┌──

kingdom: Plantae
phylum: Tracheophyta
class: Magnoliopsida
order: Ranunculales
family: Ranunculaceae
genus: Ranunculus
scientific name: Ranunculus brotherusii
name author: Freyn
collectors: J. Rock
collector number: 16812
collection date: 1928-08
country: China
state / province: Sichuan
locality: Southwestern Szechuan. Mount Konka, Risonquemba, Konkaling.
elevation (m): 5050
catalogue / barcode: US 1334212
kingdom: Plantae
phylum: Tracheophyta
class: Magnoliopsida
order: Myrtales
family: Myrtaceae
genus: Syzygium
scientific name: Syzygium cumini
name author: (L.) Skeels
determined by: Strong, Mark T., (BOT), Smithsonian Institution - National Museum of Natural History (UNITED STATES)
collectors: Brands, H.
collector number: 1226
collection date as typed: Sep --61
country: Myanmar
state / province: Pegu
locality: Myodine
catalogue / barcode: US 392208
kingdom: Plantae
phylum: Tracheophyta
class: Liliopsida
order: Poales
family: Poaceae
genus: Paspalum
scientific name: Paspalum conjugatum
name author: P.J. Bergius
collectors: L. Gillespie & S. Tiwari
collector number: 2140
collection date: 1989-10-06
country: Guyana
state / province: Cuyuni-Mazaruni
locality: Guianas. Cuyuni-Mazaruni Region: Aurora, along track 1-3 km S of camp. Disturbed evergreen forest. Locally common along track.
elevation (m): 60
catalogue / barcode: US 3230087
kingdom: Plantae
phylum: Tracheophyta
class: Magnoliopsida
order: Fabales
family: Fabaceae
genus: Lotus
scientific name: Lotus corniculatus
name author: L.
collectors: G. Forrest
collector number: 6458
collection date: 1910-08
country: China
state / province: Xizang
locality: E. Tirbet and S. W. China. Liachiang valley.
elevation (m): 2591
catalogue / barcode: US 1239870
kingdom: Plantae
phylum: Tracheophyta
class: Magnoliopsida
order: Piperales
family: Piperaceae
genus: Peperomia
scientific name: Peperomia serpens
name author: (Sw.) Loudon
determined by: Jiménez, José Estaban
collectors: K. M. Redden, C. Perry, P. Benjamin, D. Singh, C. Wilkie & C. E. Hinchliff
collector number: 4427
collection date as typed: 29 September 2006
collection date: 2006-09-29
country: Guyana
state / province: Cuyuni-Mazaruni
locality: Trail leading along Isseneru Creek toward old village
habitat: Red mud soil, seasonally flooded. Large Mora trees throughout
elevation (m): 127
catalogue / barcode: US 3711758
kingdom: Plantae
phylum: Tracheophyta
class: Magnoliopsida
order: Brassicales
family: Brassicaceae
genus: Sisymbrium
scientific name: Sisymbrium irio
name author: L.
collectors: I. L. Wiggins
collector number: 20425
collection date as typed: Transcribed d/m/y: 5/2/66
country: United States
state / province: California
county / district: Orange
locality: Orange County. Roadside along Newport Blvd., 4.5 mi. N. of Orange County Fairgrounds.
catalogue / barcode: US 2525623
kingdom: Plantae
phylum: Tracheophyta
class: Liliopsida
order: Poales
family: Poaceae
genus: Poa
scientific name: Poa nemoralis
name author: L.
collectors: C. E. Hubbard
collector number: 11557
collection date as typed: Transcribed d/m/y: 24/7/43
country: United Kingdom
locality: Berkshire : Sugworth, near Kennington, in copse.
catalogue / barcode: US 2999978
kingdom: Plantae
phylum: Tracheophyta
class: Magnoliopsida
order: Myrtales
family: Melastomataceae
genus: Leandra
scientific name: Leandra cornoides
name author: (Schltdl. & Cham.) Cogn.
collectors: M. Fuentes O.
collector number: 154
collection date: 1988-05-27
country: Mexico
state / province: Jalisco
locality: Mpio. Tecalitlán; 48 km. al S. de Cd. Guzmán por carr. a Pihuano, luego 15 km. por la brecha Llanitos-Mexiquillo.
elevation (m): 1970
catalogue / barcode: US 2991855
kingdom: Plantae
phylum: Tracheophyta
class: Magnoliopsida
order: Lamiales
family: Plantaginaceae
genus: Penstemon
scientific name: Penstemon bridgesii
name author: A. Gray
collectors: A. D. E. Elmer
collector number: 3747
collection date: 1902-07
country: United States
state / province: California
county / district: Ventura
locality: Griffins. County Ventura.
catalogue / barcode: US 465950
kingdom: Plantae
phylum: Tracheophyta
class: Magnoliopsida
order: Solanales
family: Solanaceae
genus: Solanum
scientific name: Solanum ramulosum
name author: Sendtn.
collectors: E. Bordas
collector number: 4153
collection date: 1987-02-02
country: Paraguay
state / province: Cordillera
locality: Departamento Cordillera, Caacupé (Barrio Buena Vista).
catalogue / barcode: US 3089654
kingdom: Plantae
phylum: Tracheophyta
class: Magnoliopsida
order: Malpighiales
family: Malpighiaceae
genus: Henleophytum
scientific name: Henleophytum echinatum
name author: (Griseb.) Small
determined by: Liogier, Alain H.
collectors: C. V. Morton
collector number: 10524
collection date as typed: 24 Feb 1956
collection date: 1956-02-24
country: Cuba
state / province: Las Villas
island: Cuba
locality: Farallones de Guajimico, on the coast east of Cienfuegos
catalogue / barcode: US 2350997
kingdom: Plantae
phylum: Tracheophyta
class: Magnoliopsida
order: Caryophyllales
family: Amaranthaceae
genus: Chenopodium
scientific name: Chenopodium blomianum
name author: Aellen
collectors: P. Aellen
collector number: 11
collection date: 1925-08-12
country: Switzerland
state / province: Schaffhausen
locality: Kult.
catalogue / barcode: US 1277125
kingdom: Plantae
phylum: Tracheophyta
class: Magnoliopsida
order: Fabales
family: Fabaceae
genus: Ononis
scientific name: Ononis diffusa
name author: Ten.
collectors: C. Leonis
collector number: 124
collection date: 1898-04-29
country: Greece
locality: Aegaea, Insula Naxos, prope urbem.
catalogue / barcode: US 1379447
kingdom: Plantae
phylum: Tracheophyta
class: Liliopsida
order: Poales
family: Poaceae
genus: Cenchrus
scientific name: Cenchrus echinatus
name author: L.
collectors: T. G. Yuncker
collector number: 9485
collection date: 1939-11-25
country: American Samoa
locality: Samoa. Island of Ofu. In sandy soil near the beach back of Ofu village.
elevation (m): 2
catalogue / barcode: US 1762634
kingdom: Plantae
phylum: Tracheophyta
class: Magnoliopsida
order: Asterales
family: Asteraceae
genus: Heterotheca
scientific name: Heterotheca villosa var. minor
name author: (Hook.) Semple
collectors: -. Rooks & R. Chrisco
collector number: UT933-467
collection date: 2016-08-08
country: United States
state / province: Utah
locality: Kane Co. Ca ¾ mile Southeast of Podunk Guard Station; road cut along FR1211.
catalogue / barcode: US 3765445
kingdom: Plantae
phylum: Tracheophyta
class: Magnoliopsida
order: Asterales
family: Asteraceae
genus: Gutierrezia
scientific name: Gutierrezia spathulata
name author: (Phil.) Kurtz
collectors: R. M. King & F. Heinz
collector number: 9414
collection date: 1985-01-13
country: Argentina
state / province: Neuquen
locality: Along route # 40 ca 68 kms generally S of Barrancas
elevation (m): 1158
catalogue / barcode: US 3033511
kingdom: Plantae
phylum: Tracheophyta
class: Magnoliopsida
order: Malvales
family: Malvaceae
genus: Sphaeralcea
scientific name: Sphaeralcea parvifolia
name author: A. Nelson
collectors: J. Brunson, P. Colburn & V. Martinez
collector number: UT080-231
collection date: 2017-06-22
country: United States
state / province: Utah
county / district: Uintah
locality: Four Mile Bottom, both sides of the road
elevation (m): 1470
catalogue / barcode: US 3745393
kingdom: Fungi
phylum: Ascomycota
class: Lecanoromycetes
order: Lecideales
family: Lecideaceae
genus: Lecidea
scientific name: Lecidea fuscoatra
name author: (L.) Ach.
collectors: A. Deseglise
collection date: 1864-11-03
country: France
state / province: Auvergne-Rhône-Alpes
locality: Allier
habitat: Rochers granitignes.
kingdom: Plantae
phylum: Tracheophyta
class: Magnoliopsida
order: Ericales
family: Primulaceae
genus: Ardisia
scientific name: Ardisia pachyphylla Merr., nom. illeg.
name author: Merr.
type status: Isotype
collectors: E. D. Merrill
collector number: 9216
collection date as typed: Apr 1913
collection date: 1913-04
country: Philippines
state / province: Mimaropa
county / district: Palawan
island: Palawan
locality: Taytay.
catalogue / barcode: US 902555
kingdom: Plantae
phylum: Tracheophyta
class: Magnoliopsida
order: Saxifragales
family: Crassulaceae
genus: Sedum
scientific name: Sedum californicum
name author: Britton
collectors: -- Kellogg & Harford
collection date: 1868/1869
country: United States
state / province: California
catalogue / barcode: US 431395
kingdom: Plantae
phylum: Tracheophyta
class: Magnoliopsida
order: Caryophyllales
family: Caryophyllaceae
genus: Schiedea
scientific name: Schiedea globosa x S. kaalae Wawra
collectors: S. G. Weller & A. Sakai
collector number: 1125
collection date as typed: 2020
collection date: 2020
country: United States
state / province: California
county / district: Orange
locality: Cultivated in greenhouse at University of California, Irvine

└──

• Exercise directions: Could you write out the entries again, from the line containing "genus: Ranunculus" through the line containing "locality: Guianas. Cuyuni-Mazaruni", with every "collectors" changed to "collected by" and all else left the same?

• Result of the exercise:
genus: Ranunculus
scientific name: Ranunculus brotherusii
name author: Freyn
collected by: J. Rock
collector number: 16812
collection date: 1928-08
country: China
state / province: Sichuan
locality: Southwestern Szechuan. Mount Konka, Risonquemba, Konkaling.
elevation (m): 5050
catalogue / barcode: US 1334212
kingdom: Plantae
phylum: Tracheophyta
class: Magnoliopsida
order: Myrtales
family: Myrtaceae
genus: Syzygium
scientific name: Syzygium cumini
name author: (L.) Skeels
determined by: Strong, Mark T., (BOT), Smithsonian Institution - National Museum of Natural History (UNITED STATES)
collected by: Brands, H.
collector number: 1226
collection date as typed: Sep --61
country: Myanmar
state / province: Pegu
locality: Myodine
catalogue / barcode: US 392208
kingdom: Plantae
phylum: Tracheophyta
class: Liliopsida
order: Poales
family: Poaceae
genus: Paspalum
scientific name: Paspalum conjugatum
name author: P.J. Bergius
collected by: L. Gillespie & S. Tiwari
collector number: 2140
collection date: 1989-10-06
country: Guyana
state / province: Cuyuni-Mazaruni
locality: Guianas. Cuyuni-Mazaruni Region: Aurora, along track 1-3 km S of camp. Disturbed evergreen forest. Locally common along track.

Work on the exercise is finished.